• _Task to carry out_
Give again the lines of the data from its first line through the line with "Вместе с традиционными". Change nothing.

(Extracted data entries)
....................

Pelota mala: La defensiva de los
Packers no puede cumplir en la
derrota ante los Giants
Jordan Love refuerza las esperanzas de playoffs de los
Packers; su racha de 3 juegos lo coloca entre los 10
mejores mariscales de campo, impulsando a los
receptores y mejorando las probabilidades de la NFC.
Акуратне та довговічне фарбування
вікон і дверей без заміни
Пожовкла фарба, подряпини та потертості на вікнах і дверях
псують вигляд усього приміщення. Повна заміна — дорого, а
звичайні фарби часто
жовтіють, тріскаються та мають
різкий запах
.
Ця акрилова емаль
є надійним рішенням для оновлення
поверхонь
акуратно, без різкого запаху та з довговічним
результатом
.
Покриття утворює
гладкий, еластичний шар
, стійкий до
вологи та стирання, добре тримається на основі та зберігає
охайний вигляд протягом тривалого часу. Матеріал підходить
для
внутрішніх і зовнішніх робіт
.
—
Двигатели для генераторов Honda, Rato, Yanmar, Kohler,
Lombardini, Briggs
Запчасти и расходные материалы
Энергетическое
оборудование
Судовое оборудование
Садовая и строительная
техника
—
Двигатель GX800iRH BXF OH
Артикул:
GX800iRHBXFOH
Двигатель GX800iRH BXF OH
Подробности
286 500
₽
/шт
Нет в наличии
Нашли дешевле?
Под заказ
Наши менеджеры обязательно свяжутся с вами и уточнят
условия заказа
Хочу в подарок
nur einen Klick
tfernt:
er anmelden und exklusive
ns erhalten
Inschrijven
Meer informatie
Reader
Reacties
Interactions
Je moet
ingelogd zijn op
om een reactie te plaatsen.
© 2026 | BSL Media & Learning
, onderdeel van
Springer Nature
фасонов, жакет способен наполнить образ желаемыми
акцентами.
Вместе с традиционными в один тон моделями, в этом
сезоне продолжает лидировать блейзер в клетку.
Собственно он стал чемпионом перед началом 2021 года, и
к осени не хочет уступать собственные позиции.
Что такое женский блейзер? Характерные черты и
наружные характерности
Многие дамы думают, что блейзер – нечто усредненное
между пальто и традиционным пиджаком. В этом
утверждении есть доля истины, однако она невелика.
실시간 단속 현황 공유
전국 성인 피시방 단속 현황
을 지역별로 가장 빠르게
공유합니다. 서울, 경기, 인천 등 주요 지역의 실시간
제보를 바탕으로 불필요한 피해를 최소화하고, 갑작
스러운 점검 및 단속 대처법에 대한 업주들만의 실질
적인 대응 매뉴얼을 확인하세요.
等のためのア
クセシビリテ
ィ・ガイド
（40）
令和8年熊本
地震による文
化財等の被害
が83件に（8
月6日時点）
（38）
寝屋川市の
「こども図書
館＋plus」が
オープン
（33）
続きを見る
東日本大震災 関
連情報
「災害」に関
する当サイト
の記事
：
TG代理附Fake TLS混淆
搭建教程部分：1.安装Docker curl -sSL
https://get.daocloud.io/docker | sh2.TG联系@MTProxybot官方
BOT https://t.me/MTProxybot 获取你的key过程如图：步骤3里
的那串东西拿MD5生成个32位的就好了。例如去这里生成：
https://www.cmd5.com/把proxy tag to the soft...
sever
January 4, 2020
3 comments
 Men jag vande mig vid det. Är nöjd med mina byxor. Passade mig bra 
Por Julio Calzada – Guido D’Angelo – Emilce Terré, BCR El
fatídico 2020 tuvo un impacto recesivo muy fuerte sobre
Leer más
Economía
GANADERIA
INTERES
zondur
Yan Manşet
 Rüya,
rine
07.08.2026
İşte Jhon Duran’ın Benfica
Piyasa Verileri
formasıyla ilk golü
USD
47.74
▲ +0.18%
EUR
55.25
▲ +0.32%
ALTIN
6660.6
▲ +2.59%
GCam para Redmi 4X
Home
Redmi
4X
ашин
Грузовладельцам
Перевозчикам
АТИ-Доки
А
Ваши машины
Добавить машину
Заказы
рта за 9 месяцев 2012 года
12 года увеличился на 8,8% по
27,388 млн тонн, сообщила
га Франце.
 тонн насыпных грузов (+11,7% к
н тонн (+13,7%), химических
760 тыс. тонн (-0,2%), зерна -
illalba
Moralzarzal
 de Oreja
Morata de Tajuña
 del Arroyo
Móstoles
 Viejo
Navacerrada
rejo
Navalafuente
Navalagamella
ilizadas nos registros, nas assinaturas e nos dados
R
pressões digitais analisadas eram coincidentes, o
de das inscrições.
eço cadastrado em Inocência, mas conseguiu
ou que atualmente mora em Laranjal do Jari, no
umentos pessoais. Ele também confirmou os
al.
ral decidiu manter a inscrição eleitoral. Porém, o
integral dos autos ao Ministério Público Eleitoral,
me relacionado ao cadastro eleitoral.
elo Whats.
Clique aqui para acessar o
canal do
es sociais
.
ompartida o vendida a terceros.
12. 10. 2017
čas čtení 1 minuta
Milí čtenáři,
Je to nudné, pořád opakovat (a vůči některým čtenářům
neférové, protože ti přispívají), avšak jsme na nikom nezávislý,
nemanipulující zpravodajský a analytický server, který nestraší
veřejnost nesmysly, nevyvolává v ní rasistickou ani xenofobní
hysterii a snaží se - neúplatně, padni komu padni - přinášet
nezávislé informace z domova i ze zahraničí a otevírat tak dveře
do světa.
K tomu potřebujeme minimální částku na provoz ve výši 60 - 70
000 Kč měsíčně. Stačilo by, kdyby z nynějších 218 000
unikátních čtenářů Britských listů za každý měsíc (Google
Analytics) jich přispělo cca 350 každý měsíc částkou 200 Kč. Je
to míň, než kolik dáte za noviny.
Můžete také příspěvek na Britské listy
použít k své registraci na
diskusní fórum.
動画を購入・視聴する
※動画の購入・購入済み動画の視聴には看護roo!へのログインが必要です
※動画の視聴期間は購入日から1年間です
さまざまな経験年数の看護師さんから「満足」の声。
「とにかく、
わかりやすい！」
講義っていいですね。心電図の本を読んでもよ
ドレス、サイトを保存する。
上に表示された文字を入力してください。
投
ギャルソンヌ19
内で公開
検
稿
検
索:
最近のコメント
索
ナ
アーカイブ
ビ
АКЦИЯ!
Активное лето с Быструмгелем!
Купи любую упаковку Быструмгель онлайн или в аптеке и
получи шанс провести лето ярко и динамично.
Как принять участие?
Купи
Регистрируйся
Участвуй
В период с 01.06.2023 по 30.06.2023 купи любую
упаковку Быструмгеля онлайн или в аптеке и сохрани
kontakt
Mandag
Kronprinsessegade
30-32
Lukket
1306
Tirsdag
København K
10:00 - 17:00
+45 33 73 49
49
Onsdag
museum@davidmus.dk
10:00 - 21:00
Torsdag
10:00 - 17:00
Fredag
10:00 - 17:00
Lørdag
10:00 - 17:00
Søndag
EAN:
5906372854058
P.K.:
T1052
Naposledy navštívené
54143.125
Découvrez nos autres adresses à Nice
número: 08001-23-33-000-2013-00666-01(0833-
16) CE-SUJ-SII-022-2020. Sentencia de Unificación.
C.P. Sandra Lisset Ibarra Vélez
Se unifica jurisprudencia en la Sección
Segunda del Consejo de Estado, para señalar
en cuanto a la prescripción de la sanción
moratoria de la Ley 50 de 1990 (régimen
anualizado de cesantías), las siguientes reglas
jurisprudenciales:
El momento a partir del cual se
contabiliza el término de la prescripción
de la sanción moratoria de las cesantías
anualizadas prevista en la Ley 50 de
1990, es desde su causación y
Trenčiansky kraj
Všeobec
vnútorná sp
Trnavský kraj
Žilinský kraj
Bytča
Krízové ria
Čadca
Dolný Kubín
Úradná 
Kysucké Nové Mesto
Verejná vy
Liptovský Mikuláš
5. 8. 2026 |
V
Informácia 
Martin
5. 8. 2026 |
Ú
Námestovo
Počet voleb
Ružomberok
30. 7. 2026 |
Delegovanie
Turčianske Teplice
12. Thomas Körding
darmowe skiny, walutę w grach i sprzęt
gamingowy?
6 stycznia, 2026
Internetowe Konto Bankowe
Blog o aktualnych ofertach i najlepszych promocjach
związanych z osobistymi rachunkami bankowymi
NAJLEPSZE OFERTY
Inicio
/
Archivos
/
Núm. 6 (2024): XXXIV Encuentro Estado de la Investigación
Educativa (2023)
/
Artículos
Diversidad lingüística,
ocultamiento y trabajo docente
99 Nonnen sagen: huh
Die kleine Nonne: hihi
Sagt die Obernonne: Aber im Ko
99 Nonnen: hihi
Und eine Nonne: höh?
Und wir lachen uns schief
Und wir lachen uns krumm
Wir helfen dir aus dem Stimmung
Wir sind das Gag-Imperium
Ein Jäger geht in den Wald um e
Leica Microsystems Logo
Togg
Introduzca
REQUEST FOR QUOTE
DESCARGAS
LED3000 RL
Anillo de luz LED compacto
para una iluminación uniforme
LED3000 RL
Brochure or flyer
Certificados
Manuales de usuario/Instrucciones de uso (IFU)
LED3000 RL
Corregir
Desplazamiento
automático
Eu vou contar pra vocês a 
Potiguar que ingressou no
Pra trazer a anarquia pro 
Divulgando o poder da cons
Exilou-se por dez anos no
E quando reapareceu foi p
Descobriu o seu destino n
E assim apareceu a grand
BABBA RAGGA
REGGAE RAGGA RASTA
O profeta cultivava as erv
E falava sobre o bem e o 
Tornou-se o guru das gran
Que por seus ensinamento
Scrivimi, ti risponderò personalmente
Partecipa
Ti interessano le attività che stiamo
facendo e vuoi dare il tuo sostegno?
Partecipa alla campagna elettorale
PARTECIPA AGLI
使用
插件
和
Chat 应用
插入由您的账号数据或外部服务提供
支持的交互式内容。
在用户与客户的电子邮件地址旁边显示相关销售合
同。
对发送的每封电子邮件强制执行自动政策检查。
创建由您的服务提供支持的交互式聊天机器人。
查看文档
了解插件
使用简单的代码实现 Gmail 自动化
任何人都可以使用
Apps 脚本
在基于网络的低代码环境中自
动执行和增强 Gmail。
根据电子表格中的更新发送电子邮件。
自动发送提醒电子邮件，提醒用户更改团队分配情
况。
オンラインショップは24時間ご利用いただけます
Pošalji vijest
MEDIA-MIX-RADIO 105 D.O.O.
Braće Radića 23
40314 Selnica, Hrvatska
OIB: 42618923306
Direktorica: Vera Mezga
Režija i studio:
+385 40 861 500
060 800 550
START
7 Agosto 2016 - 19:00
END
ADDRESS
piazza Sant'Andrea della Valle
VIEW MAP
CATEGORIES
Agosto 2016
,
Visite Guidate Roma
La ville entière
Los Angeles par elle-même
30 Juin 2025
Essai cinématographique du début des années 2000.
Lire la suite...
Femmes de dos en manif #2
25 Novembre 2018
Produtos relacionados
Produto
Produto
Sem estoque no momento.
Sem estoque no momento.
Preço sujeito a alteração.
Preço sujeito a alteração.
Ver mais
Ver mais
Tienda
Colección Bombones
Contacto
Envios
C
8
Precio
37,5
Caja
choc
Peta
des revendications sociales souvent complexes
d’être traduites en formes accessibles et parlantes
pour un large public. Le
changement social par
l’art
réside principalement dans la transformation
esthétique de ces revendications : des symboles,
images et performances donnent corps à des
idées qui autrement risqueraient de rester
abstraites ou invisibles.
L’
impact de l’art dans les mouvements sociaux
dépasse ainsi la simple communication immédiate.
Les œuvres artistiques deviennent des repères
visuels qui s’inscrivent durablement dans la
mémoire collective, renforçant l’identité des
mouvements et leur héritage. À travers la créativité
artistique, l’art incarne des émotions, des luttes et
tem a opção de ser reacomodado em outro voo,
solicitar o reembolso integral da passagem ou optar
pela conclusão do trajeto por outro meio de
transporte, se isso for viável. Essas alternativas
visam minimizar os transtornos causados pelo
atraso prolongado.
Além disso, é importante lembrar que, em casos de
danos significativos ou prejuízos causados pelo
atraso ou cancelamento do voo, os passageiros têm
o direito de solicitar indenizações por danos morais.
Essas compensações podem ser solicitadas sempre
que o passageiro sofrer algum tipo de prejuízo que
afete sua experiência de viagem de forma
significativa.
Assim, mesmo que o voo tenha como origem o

....................

• _Solution for this exercise_
Pelota mala: La defensiva de los
Packers no puede cumplir en la
derrota ante los Giants
Jordan Love refuerza las esperanzas de playoffs de los
Packers; su racha de 3 juegos lo coloca entre los 10
mejores mariscales de campo, impulsando a los
receptores y mejorando las probabilidades de la NFC.
Акуратне та довговічне фарбування
вікон і дверей без заміни
Пожовкла фарба, подряпини та потертості на вікнах і дверях
псують вигляд усього приміщення. Повна заміна — дорого, а
звичайні фарби часто
жовтіють, тріскаються та мають
різкий запах
.
Ця акрилова емаль
є надійним рішенням для оновлення
поверхонь
акуратно, без різкого запаху та з довговічним
результатом
.
Покриття утворює
гладкий, еластичний шар
, стійкий до
вологи та стирання, добре тримається на основі та зберігає
охайний вигляд протягом тривалого часу. Матеріал підходить
для
внутрішніх і зовнішніх робіт
.
—
Двигатели для генераторов Honda, Rato, Yanmar, Kohler,
Lombardini, Briggs
Запчасти и расходные материалы
Энергетическое
оборудование
Судовое оборудование
Садовая и строительная
техника
—
Двигатель GX800iRH BXF OH
Артикул:
GX800iRHBXFOH
Двигатель GX800iRH BXF OH
Подробности
286 500
₽
/шт
Нет в наличии
Нашли дешевле?
Под заказ
Наши менеджеры обязательно свяжутся с вами и уточнят
условия заказа
Хочу в подарок
nur einen Klick
tfernt:
er anmelden und exklusive
ns erhalten
Inschrijven
Meer informatie
Reader
Reacties
Interactions
Je moet
ingelogd zijn op
om een reactie te plaatsen.
© 2026 | BSL Media & Learning
, onderdeel van
Springer Nature
фасонов, жакет способен наполнить образ желаемыми
акцентами.
Вместе с традиционными в один тон моделями, в этом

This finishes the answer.